Neue Vorgaben aus dem Ökodesignrecht für Haushaltsbacköfen, -kochmulden und -dunstabzugshauben

10.03.2015
Aufgrund des Ökodesignrechts gelten seit dem 20.2.2015 strengere Energiesparvorgaben für Backöfen, Kochfelder und Dunstabzugshauben. Grund hierfür ist die Verordnung (EU) Nr. 66/2014 vom 14.1.2014, welche sich mit Ökodesign-Anforderungen an Haushaltsbacköfen, -kochmulden und -dunstabzugshauben befasst.

Ökodesign-Richtlinie

Auf der europäischen Bühne gibt die Richtlinie 2009/125/EG „zur Schaffung eines Rahmens für die Festlegung von Anforderungen an die umweltgerechte Gestaltung energieverbrauchsrelevanter Produkte“ vom 21.10.2009 (sog. Ökodesign-Richtlinie) einen Rahmen für das Ökodesignrecht vor. Dieser Rahmen wird in der Bundesrepublik Deutschland durch das Gesetz über die umweltgerechte Gestaltung energieverbrauchsrelevanter Produkte (Energieverbrauchsrelevante-Produkte-Gesetz – EVPG) vom 27.2.2008 umgesetzt. Im Ergebnis handelt es sich hierbei um rechtsverbindliche und damit von den betreffenden Wirtschaftsakteuren wie insbesondere den Herstellern, Importeuren und Händlern ernst zu nehmende Anforderungen an das Inverkehrbringen der erfassten energiebetriebenen Produkte.

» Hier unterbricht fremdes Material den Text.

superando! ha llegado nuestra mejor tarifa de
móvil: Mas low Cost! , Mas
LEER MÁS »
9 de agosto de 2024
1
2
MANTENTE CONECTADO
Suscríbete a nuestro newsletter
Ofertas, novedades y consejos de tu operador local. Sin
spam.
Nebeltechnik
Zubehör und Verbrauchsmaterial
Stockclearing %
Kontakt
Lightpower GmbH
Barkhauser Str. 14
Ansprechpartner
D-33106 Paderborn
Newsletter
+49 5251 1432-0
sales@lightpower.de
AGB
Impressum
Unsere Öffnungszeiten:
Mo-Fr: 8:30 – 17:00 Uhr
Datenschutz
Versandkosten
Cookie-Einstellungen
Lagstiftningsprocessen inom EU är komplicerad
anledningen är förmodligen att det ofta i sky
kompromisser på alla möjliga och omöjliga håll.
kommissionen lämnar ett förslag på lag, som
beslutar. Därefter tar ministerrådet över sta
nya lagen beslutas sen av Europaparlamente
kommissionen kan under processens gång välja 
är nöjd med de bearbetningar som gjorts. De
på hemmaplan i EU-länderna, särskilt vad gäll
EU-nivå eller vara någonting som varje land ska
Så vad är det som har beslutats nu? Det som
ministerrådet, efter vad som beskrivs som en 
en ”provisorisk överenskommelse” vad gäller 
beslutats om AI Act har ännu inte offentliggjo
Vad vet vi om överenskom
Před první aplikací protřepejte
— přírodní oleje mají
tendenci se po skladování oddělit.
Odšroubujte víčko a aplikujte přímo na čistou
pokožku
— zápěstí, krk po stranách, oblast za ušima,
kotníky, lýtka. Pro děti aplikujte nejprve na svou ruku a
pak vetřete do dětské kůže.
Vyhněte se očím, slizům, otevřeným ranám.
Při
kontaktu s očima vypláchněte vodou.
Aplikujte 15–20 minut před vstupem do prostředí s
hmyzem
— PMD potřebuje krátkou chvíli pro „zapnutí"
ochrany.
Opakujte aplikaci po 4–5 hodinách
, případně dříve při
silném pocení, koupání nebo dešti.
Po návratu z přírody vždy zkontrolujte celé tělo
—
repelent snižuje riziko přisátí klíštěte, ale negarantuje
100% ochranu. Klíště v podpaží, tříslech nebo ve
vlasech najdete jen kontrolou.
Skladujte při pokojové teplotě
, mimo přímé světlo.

Europäische Durchführungsverordnungen

Mit Leben erfüllt wird das europäische Ökodesignrecht durch europäische Durchführungsmaßnahmen bzw. -verordnungen. Inzwischen existieren zahlreiche Mindestanforderungen für einzelne Produktgruppen wie z.B. Fernseher, Elektromotoren, Haushaltswaschmaschinen, Haushaltsbeleuchtung („Glühbirnen-Verordnung“) oder Kaffeemaschinen für nicht gewerbliche Zwecke.

Marktüberwachungsmaßnahmen bei fehlender Compliance

Wer die Anforderungen an energieverbrauchsrelevante nicht erfüllt, muss mit Marktüberwachungsmaßnahmen der zum Vollzug des EVPG berufenen Behörden rechnen. Verstöße können im Worst-Case-Szenario mit Vertriebsverboten oder mit der Anordnung eines Rückrufs sanktioniert werden.